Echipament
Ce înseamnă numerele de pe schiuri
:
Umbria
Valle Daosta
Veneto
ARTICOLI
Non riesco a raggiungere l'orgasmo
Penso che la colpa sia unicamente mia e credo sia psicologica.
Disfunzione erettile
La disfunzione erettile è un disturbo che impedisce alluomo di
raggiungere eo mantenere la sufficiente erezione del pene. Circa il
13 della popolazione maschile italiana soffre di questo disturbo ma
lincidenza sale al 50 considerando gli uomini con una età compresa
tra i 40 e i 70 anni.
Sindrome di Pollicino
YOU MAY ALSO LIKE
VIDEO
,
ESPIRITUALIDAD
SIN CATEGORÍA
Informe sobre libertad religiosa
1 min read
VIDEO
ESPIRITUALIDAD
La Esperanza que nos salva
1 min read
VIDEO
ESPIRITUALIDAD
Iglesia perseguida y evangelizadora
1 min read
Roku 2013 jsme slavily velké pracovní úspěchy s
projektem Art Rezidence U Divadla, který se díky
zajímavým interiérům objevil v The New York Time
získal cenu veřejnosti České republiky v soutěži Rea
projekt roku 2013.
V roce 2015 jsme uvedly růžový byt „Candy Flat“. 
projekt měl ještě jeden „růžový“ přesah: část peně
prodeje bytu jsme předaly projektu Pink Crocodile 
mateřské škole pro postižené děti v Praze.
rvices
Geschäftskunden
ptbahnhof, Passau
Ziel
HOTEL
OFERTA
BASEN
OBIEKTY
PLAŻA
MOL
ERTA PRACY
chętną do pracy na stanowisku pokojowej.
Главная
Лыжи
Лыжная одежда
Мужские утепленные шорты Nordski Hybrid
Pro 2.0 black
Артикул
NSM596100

——

◆ Task description:
The task requires each record above to be restated exactly.

◆ Solution to this problem:
Echipament
Ce înseamnă numerele de pe schiuri
:
Umbria
Valle Daosta
Veneto
ARTICOLI
Non riesco a raggiungere l'orgasmo
Penso che la colpa sia unicamente mia e credo sia psicologica.
Disfunzione erettile
La disfunzione erettile è un disturbo che impedisce alluomo di
raggiungere eo mantenere la sufficiente erezione del pene. Circa il
13 della popolazione maschile italiana soffre di questo disturbo ma
lincidenza sale al 50 considerando gli uomini con una età compresa
tra i 40 e i 70 anni.
Sindrome di Pollicino
YOU MAY ALSO LIKE
VIDEO
,
ESPIRITUALIDAD
SIN CATEGORÍA
Informe sobre libertad religiosa
1 min read
VIDEO
ESPIRITUALIDAD
La Esperanza que nos salva
1 min read
VIDEO
ESPIRITUALIDAD
Iglesia perseguida y evangelizadora
1 min read
Roku 2013 jsme slavily velké pracovní úspěchy s
projektem Art Rezidence U Divadla, který se díky
zajímavým interiérům objevil v The New York Time
získal cenu veřejnosti České republiky v soutěži Rea
projekt roku 2013.
V roce 2015 jsme uvedly růžový byt „Candy Flat“. 
projekt měl ještě jeden „růžový“ přesah: část peně
prodeje bytu jsme předaly projektu Pink Crocodile 
mateřské škole pro postižené děti v Praze.
rvices
Geschäftskunden
ptbahnhof, Passau
Ziel
HOTEL
OFERTA
BASEN
OBIEKTY
PLAŻA
MOL
ERTA PRACY
chętną do pracy na stanowisku pokojowej.
Главная
Лыжи
Лыжная одежда
Мужские утепленные шорты Nordski Hybrid
Pro 2.0 black
Артикул
NSM596100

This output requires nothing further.